Similarly to a question posted here, I want to compute number of overlapping days between two periods conditional on a third variable (location).
For each observation of the main dataset (DF) I have a starting and an end date, and a location (character) variable. The Events data comprises information on event location, starting date and end date. Multiple events in the same location and (partially) overlapping periods are allowed.

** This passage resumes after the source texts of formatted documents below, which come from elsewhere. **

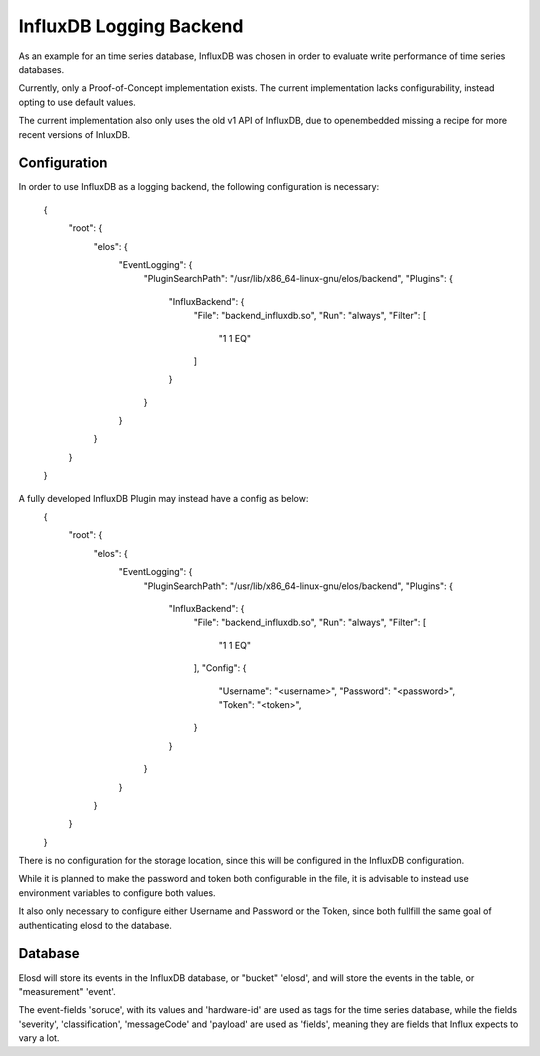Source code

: InfluxDB Logging Backend
========================

As an example for an time series database, InfluxDB was chosen in order
to evaluate write performance of time series databases.

Currently, only a Proof-of-Concept implementation exists. The current
implementation lacks configurability, instead opting to use default values.

The current implementation also only uses the old v1 API of InfluxDB, due to
openembedded missing a recipe for more recent versions of InluxDB.

Configuration
-------------
In order to use InfluxDB as a logging backend, the following configuration is
necessary:
	{
	    "root": {
		"elos": {
		    "EventLogging": {
			"PluginSearchPath": "/usr/lib/x86_64-linux-gnu/elos/backend",
			"Plugins": {
			    "InfluxBackend": {
				"File": "backend_influxdb.so",
				"Run": "always",
				"Filter": [
				    "1 1 EQ"
				]
			    }
			}
		    }
		}
	    }
	}



A fully developed InfluxDB Plugin may instead have a config as below:
	{
	    "root": {
		"elos": {
		    "EventLogging": {
			"PluginSearchPath": "/usr/lib/x86_64-linux-gnu/elos/backend",
			"Plugins": {
			    "InfluxBackend": {
				"File": "backend_influxdb.so",
				"Run": "always",
				"Filter": [
				    "1 1 EQ"
				],
				"Config": {
					"Username": "<username>",
					"Password": "<password>",
					"Token": "<token>",
				}
			    }
			}
		    }
		}
	    }
	}

There is no configuration for the storage location, since this will be
configured in the InfluxDB configuration.

While it is planned to make the password and token both configurable in the file,
it is advisable to instead use environment variables to configure both values.

It also only necessary to configure either Username and Password or the Token,
since both fullfill the same goal of authenticating elosd to the database.

Database
--------
Elosd will store its events in the InfluxDB database, or "bucket" 'elosd', and
will store the events in the table, or "measurement" 'event'.

The event-fields 'soruce', with its values and 'hardware-id' are used as tags
for the time series database, while the fields 'severity', 'classification',
'messageCode' and 'payload' are used as 'fields', meaning they are fields that
Influx expects to vary a lot.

Thus for each observation in DF the period must be compared to other periods in an event dataset (Events). This means that the count of overlapping days between the between one (DF) and multiple periods (Events) must be done net of overlapping days between two (or more) periods in the Events dataset
An example of the data structure of my two data sources can be easily reproduced in R using this code (note that the location variable has been set to an integer for simplicity):
set.seed(1)
DF <- data.frame(
start = sample(seq(as.Date('2018-01-01'), as.Date('2018-04-30'), by="day"), 20),
end = sample(seq(as.Date('2018-05-01'), as.Date('2018-10-30'), by="day"), 20),
location = sample(seq(1:5)),20)
Events <- data.frame(
start = sample(seq(as.Date('2018-01-01'), as.Date('2018-04-30'), by="day"), 30),
end = sample(seq(as.Date('2018-05-01'), as.Date('2018-10-30'), by="day"), 30),
location = sample(seq(1:5)), 30 )
In the simple case in which the Events data reduces to only one event (and we do not care about the location) counting overallping days for each obervation in DF can be done easily with the following code and dplyr
: code taken from Matthew Lundberg answer here, also note that I have created another dataframe with a single event (One_event):
library(dplyr)
One_event <- data.frame(
start = as.Date('2018-01-01'),
end = as.Date('2018-07-30'))
DF %>%
mutate(overlap = pmax(pmin(One_event$end, end) - pmax(One_event$start, start) + 1,0))
resulting in:
start end location X20 overlap
1 2018-02-01 2018-10-19 5 20 180 days
2 2018-02-14 2018-06-08 3 20 115 days
3 2018-03-09 2018-08-26 4 20 144 days
4 2018-04-17 2018-05-23 2 20 37 days
5 2018-01-24 2018-06-17 1 20 145 days
6 2018-04-14 2018-07-08 5 20 86 days
7 2018-04-18 2018-05-03 3 20 16 days
8 2018-03-16 2018-07-07 4 20 114 days
9 2018-03-12 2018-09-30 2 20 141 days
10 2018-01-07 2018-06-29 1 20 174 days
11 2018-01-23 2018-07-23 5 20 182 days
12 2018-01-20 2018-08-12 3 20 192 days
13 2018-04-23 2018-07-24 4 20 93 days
14 2018-02-11 2018-06-01 2 20 111 days
15 2018-03-23 2018-09-17 1 20 130 days
16 2018-02-22 2018-08-21 5 20 159 days
17 2018-04-24 2018-09-10 3 20 98 days
18 2018-04-13 2018-05-18 4 20 36 days
19 2018-02-08 2018-08-28 2 20 173 days
20 2018-03-20 2018-10-23 1 20 133 days
Now back to the orginal problem.
To allow comparison between the period of each observation in Data and the matching event(s) according to observation's and event's location I think that would be reasonable to use the apply
function, subset the Event dataset according to the observation location, and finally run the mutate function for each row and a subset of the Events data (temp):
apply(DF, 1, function(x) {
temp = Events[Events$location %in% x["location"]
x %>%
mutate(overlap = pmax(pmin(temp$end, end) - pmax(temp$start, start) +
1,0))
})
There are several issues with this last part of code. First, does not work and gives an error message:
(Error in UseMethod("mutate_") :
no applicable method for 'mutate_' applied to an object of class "character")
Second, it does not account for two (or more periods) overlapping in the Events dataset.